The representation of microphysics, especially ice microphysics, remains one of the major uncertainties in cloud-resolving models (CRMs). Most of the cloud schemes use the so-called bulk microphysics approach, in which a few moments of such distributions are used as the prognostic variables. The System for Atmospheric Modeling (SAM) is the CRM that employs two such schemes. The single-moment scheme, which uses only mass for each of the water phases, and the two-moment scheme, which adds the particle concentration for each of the hydrometeor category. Of the two, the single-moment scheme is much more computationally efficient as it uses only two prognostic microphysics variables compared to ten variables used by the two-moment scheme. The efficiency comes from a rather considerable oversimplification of the microphysical processes. For instance, only a sum of the liquid and icy cloud water is predicted with the temperature used to diagnose the mixing ratios of different hydrometeors. The main motivation for using such simplified microphysics has been computational efficiency, especially in the applications of SAM as the super-parameterization in global climate models. Recently, we have extended the single-moment microphysics by adding only one additional prognostic variable, which has, nevertheless, allowed us to separate the cloud ice from liquid water. We made use of some of the recent observations of ice microphysics collected at various parts of the world to parameterize several aspects of ice microphysics that have not been explicitly represented before in our sing-moment scheme.

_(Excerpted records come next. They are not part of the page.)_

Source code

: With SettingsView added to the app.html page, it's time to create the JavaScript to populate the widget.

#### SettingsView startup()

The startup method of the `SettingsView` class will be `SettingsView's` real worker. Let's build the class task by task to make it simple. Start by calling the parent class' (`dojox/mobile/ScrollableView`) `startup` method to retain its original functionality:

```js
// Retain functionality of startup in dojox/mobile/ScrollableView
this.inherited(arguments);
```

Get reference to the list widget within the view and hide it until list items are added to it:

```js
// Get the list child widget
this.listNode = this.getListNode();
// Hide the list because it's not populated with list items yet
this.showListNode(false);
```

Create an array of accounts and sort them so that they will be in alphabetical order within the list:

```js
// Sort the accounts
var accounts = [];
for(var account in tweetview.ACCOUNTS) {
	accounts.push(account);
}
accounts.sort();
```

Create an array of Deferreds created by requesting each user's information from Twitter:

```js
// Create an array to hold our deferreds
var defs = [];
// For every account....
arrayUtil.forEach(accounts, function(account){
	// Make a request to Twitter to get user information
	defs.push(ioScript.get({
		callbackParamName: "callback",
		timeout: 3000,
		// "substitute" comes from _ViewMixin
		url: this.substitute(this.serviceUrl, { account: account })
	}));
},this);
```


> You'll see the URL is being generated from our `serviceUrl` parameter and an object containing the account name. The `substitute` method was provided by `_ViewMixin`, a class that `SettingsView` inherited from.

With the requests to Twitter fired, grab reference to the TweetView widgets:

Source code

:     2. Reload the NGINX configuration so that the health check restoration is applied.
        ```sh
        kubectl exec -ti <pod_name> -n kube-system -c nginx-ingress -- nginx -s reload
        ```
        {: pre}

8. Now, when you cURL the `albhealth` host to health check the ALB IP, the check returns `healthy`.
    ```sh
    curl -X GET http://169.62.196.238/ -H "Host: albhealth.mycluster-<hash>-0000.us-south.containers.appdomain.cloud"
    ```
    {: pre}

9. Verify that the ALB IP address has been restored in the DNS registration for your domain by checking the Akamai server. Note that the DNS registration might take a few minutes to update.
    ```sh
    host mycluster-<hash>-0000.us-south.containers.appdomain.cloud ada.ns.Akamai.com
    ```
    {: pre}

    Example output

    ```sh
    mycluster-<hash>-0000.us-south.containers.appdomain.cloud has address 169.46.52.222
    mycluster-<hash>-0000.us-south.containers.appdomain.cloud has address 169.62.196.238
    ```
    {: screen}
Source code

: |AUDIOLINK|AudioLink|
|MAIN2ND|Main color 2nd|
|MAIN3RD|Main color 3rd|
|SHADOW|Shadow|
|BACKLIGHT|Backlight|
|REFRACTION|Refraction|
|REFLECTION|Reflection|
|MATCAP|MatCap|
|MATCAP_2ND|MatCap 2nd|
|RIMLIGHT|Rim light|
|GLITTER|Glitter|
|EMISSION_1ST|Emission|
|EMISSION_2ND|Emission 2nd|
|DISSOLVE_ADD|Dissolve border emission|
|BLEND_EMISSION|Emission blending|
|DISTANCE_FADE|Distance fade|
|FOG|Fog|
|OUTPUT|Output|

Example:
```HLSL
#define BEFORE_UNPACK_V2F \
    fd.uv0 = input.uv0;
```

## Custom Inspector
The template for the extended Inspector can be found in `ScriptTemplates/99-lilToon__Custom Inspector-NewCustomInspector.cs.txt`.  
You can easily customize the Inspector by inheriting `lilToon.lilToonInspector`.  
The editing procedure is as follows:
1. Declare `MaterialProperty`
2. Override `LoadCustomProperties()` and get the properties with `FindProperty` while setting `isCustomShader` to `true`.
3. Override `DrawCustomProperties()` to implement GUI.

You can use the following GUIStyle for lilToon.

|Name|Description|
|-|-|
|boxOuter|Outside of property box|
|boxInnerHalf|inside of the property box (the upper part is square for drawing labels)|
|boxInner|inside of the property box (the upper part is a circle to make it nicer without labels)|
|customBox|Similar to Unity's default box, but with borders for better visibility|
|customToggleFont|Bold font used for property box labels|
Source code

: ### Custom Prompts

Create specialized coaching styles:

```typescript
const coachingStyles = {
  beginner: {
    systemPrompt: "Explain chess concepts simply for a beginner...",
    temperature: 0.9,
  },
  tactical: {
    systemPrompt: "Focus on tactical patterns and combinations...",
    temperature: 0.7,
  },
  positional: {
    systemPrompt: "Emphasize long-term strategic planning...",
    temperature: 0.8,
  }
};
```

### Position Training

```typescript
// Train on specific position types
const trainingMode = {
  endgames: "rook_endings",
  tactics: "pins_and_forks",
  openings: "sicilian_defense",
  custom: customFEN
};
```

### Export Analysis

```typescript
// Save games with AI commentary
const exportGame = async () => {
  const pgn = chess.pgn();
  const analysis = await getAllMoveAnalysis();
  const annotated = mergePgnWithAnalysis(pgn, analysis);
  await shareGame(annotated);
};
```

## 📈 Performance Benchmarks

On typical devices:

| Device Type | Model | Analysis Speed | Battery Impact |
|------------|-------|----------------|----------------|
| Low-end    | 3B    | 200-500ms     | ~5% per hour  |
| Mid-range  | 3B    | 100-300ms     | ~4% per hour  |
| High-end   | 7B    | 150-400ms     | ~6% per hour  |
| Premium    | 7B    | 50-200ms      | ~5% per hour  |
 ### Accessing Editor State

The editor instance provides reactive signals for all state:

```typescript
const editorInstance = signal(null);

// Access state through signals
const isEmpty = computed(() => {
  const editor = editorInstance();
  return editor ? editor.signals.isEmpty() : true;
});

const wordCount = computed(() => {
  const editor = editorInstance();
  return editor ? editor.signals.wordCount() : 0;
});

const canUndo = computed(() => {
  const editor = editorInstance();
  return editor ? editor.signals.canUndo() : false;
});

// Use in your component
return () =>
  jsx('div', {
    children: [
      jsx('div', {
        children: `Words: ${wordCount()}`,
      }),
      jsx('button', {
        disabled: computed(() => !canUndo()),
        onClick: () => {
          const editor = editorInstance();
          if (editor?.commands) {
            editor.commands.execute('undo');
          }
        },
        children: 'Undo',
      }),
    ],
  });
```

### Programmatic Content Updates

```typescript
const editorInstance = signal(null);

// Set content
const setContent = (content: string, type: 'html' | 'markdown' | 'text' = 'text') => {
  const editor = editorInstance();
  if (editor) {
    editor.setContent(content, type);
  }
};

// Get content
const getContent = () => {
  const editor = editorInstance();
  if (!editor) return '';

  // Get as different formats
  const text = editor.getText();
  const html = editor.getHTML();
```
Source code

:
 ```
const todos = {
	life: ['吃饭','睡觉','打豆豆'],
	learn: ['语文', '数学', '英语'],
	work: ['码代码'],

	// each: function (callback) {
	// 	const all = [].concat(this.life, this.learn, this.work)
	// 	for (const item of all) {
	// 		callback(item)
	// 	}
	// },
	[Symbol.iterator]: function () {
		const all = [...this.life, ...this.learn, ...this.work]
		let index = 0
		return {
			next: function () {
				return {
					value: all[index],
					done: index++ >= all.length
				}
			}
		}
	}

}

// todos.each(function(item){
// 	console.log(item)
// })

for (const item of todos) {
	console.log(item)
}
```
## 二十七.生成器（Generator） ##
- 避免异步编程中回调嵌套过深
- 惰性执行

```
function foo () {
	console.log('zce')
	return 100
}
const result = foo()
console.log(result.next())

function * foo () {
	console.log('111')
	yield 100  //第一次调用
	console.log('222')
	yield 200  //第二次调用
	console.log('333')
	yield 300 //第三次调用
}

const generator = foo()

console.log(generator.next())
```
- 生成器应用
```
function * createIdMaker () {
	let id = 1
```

For example, we use the observed broad dependence of ice concentration on temperature to diagnose the ice concentration in addition to prognostic mass. Also, there is no artificial separation between the pristine ice and snow, often used by bulk models. Instead we prescribed the ice size spectrum as the gamma distribution, with the distribution shape parameter controlled by the temperature using the analytic expression also derived from observations. The new scheme has been implemented in SAM and has been tested and compared against the SAM’s single and two moment microphysics schemes in the simulations using the forcing data from several field campaigns. The preliminary results of such simulations will be presented.